The major problem here is that the NPT has a fatal flaw, a false understanding that has led to this impasse. In agreeing to foresake the development of nuclear weapons, the non-nuclear signatories demanded - and got - a clause in the NPT that say that the nuclear powers will take steps to achieve nuclear disarmament. Not that they will do so, but rather that they would take steps to do so: this means not disarmament, but rather an end to the development of massive overkill raised to the nth degree.
Given that the Cold War is now over, those non-nuclear signatories with the hidden desire to develop the weapons nonetheless, view the lack of complete nuclear disarmament of the West as an excuse to start their development.

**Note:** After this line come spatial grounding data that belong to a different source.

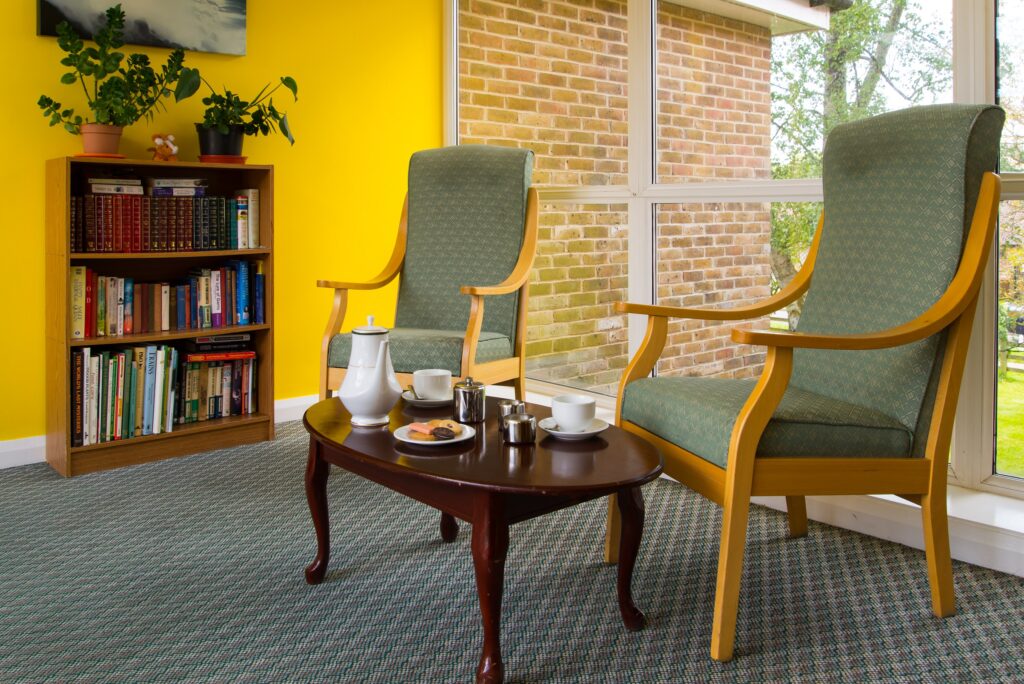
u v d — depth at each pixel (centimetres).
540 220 374
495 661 154
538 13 362
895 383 185
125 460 296
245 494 267
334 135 371
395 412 203
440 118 407
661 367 328
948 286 182
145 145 321
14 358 299
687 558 218
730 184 296
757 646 173
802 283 228
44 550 221
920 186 191
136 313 300
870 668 164
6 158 292
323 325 376
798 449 172
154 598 194
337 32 367
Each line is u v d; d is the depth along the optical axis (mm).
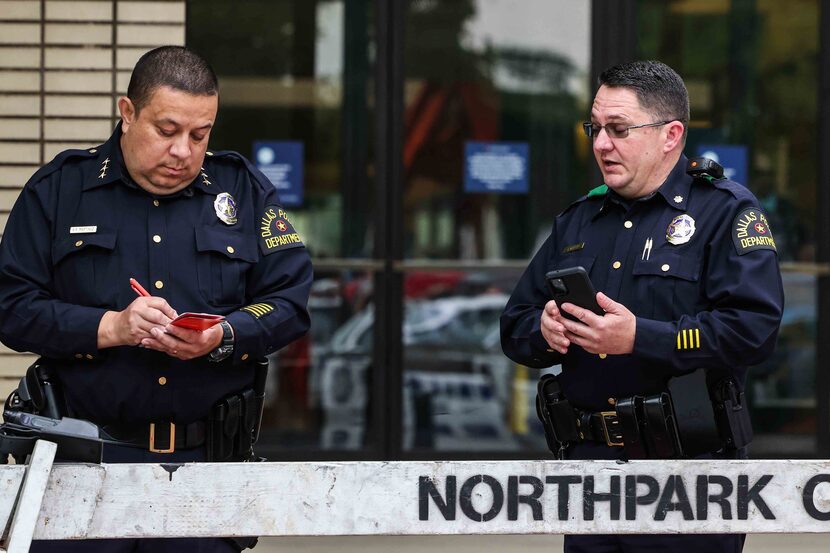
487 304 12633
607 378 6520
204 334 5996
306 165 12477
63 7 10602
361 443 12570
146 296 6070
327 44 12477
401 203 12562
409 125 12570
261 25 12398
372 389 12562
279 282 6605
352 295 12555
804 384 12633
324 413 12555
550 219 12672
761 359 6348
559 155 12656
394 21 12508
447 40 12570
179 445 6445
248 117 12422
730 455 6535
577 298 6129
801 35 12602
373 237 12555
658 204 6574
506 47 12609
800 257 12609
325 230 12531
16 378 10547
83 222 6410
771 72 12609
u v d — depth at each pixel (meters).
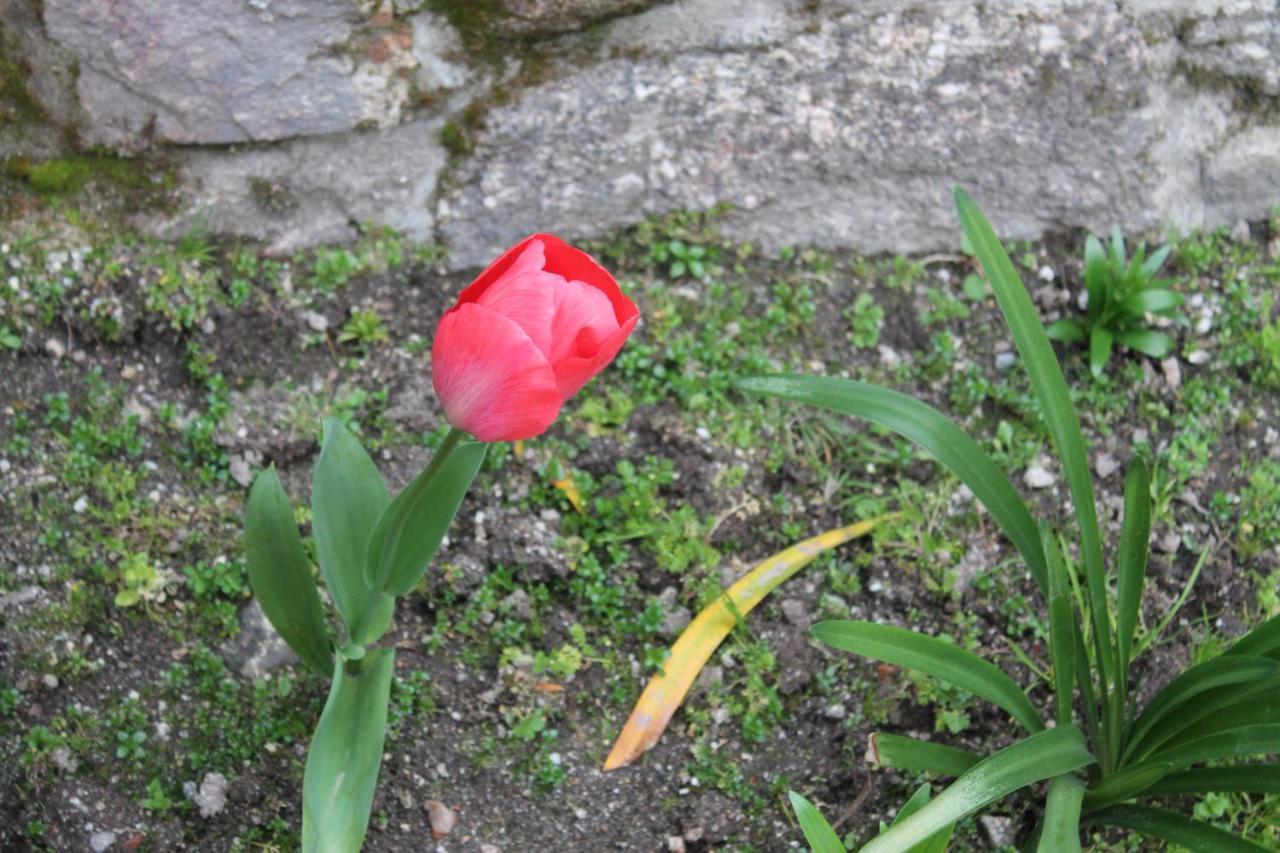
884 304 1.09
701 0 1.07
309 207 1.06
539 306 0.76
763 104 1.08
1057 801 0.87
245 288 1.04
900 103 1.09
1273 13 1.12
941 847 0.85
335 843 0.82
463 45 1.05
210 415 1.01
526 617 0.98
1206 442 1.06
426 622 0.98
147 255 1.03
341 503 0.87
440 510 0.84
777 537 1.02
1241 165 1.13
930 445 0.91
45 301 1.01
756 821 0.95
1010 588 1.01
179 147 1.04
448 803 0.94
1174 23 1.11
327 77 1.04
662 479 1.02
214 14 1.01
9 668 0.94
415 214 1.07
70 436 0.99
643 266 1.09
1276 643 0.88
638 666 0.98
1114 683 0.92
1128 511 0.90
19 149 1.02
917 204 1.10
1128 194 1.11
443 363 0.77
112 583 0.96
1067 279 1.11
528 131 1.07
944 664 0.89
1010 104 1.10
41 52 1.00
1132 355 1.09
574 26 1.06
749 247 1.10
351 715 0.85
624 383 1.05
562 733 0.96
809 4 1.08
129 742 0.93
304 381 1.03
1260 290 1.12
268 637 0.96
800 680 0.98
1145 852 0.95
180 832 0.92
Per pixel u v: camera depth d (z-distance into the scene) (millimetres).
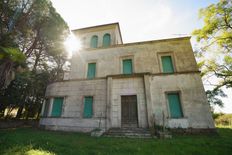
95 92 12719
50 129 12555
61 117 12664
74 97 13172
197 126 10195
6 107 16703
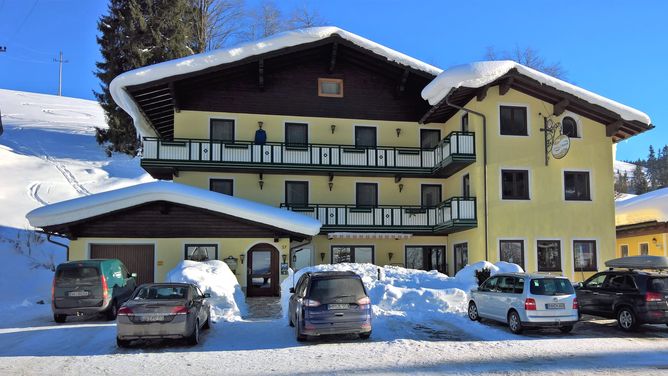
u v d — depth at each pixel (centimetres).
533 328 1409
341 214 2725
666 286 1398
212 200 2166
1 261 2475
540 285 1341
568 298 1338
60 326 1479
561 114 2588
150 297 1224
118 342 1173
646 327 1498
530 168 2550
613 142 2897
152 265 2172
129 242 2164
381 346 1169
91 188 3862
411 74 2881
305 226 2217
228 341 1254
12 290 2223
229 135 2773
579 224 2553
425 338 1282
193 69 2506
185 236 2189
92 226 2142
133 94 2570
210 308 1500
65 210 2055
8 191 3562
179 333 1153
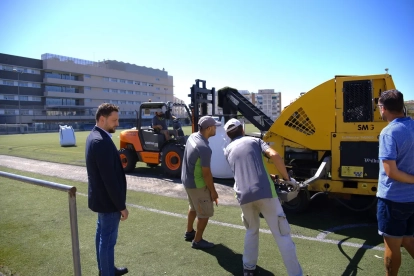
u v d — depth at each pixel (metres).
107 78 80.62
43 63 68.88
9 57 63.84
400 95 2.75
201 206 4.07
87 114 70.00
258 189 3.14
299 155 5.54
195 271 3.64
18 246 4.40
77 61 76.56
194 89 9.12
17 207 6.28
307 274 3.54
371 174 4.88
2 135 35.50
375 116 4.84
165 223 5.30
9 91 64.00
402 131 2.64
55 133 39.78
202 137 3.97
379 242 4.39
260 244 4.37
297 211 5.57
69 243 4.50
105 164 2.91
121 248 4.29
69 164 11.80
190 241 4.52
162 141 9.37
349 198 5.19
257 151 3.30
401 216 2.65
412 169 2.63
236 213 5.79
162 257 4.01
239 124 3.61
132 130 10.09
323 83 5.16
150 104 9.51
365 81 4.88
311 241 4.46
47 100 69.50
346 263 3.78
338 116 5.05
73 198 2.71
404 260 3.80
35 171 10.33
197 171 3.96
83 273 3.64
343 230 4.87
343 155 5.05
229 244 4.39
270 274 3.54
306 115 5.33
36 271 3.70
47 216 5.70
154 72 95.88
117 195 2.95
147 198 6.90
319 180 5.26
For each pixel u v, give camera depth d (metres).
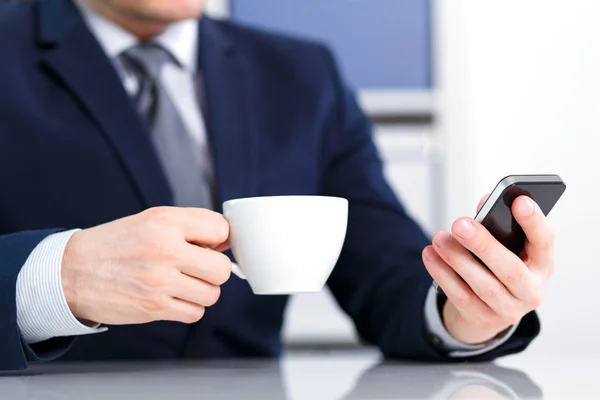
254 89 1.37
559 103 2.18
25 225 1.20
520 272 0.77
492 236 0.77
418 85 2.12
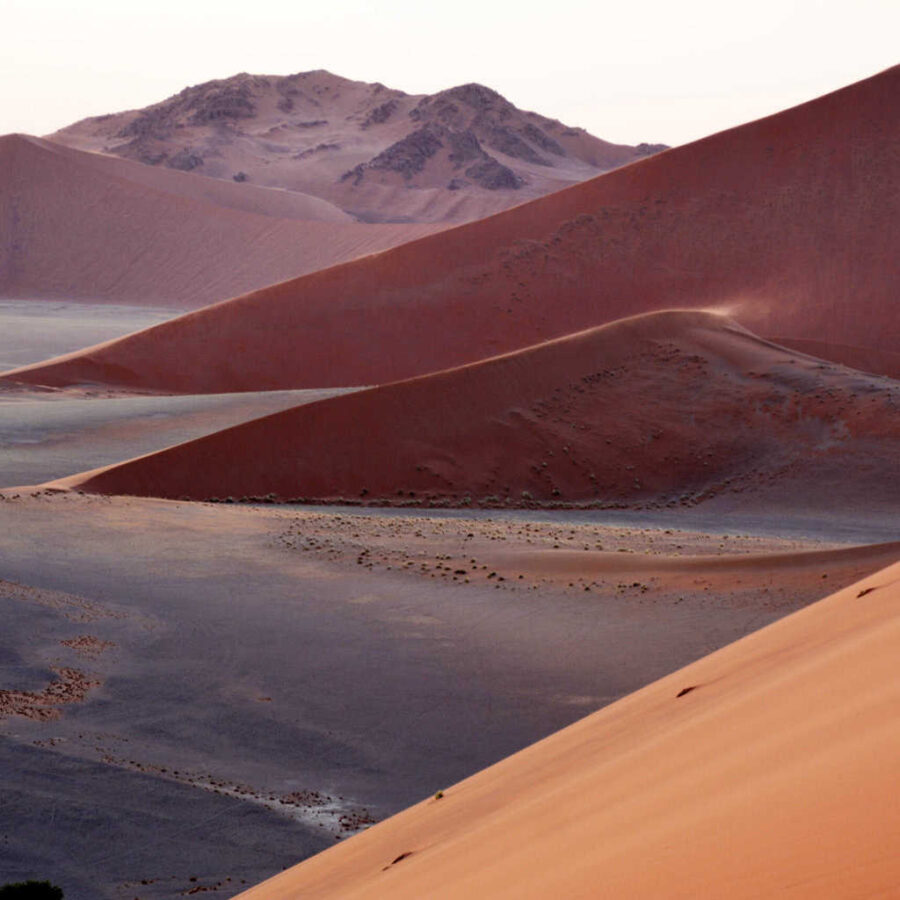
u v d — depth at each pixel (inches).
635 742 376.5
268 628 1496.1
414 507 2893.7
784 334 5088.6
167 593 1636.3
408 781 1041.5
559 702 1243.8
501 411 3255.4
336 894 359.3
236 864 823.1
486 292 5821.9
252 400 4313.5
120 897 753.6
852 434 3149.6
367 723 1182.9
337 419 3063.5
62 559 1771.7
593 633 1473.9
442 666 1359.5
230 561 1836.9
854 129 6250.0
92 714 1160.8
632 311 5600.4
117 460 3346.5
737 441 3218.5
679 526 2664.9
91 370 5462.6
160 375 5521.7
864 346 4972.9
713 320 3878.0
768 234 5826.8
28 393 4808.1
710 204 6072.8
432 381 3267.7
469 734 1157.7
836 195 5949.8
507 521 2551.7
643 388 3449.8
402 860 366.3
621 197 6240.2
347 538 2055.9
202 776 1011.9
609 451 3184.1
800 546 2268.7
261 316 5851.4
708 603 1557.6
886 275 5447.8
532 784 408.5
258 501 2827.3
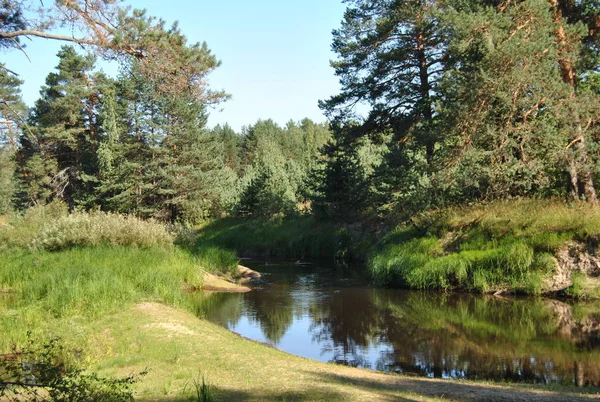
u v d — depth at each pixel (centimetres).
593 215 1738
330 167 3650
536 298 1666
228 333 1240
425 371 1005
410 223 2391
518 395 763
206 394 672
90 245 2088
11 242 2253
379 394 736
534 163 1920
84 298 1329
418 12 2461
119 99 4534
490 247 1881
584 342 1175
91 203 4484
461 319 1453
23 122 1761
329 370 918
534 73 1891
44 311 1276
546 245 1745
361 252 3008
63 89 4200
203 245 2634
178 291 1566
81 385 592
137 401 686
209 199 4634
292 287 2086
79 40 1189
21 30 1170
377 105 2853
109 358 945
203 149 4641
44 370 612
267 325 1424
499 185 2066
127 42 1205
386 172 2983
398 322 1444
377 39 2692
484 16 2008
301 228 3903
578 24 1950
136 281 1573
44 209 2719
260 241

It's not: lack of disarmament doesn't serve as a ground for developing your own (if you are truly convinced that the things are evil - people, not things are evil - then adding to their number doesn't make the situation better: hence this is a specious argument at best.), it only serves as an excuse for those third-world apologists that want to justify the Islamic Bomb.
This false understanding gives the nuclear ambitions of Iran an excuse (not a ground, just an excuse) that they can hide behind.
Why can't we trust Iran with nuclear weapons?
Because we can't trust Iran with almost anything. It's that plain and simple.
The change in French nuclear doctrine isn't merely an extension of threat: it says, simply, that the French will use their nuclear weapons as a political tool to gain their goals. Nuclear weapons are first and foremost political weapons: the French have come to restate their own political goals.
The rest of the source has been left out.